Cycloptichorn wrote:
We WILL still be using oil for decades. The point isn't to replace it completely, but to use it when appropriate.
Then you do agree. And I would add we will be using oil because it is more efficient for certain uses, plain and simple.
Quote:Look; let's compromise. Look at the hybrid engines which have been coming out lately for cars. These really represent the infancy of the possibilities in this area; the next generation will be a lot more efficient then the current ones. The gains in mileage that we already see should be enough to prove to you that the electric engine is far more efficient for driving a car around! So much so that it's actually more efficient to have a gas engine power an electric one, then it is for the same gas engine to power the wheels directly. I can't think of better proof for my point then that.
I've never disagreed with hybrid cars, and just as I have always contended, it has been the market, private companies, that have propelled this technology, primarily because of rising fuel prices. No surprise, and I am fully in favor of this technology, and always have been. But hybrids are not the full answer. Even if every vehicle was a hybrid, oil is still required, and the demand will not precipitously decline. Fact is, we need to continue drilling for new supplies. I think hybrids are a transitional technology, but a good one that really has had little overall impact so far to be brutally honest, but could become more important with time.
Quote:Hybrids get better, and what you start seeing is oil as a backup to the electric engine.
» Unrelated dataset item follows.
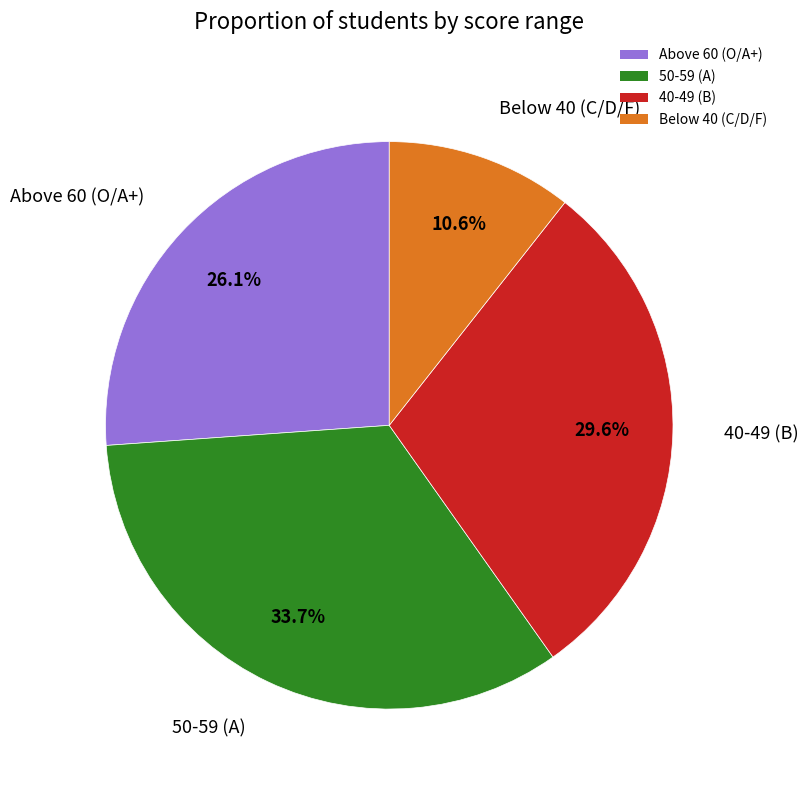

What is the smallest slice in the pie chart?

Below 40 (C/D/F)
We are not short on oil at this point; there is a ton of it being drilled and pumped, not less then there used to be. Why increase drilling, when efficiency gains look to be as likely to reduce price and usage as drilling more oil would?
Cycloptichorn
Hybrids really just make oil become used in a vehicle more efficiently, but they do not replace oil as the primary energy source. And even if all vehicles are converted to battery rather than hybrid, you still need a primary energy source to charge the batteries, so we still have to go back to oil, natural gas, coal, wind, solar, and nuclear. Face it cyclops, wind and solar are of minor importance so far, they could grow as a complimentary source, but until a feasible method of energy storage is perfected, they will never supplant things like coal, oil, gas, or nuclear.
So back to the bottom line, we need to promote nuclear energy generation as our best hope to really affect the energy mix very soon. Wind and solar can compliment them more than they do now, and they are really pretty minor now, less than a percent or two I think.
I am trying to jog your opinions back to reality.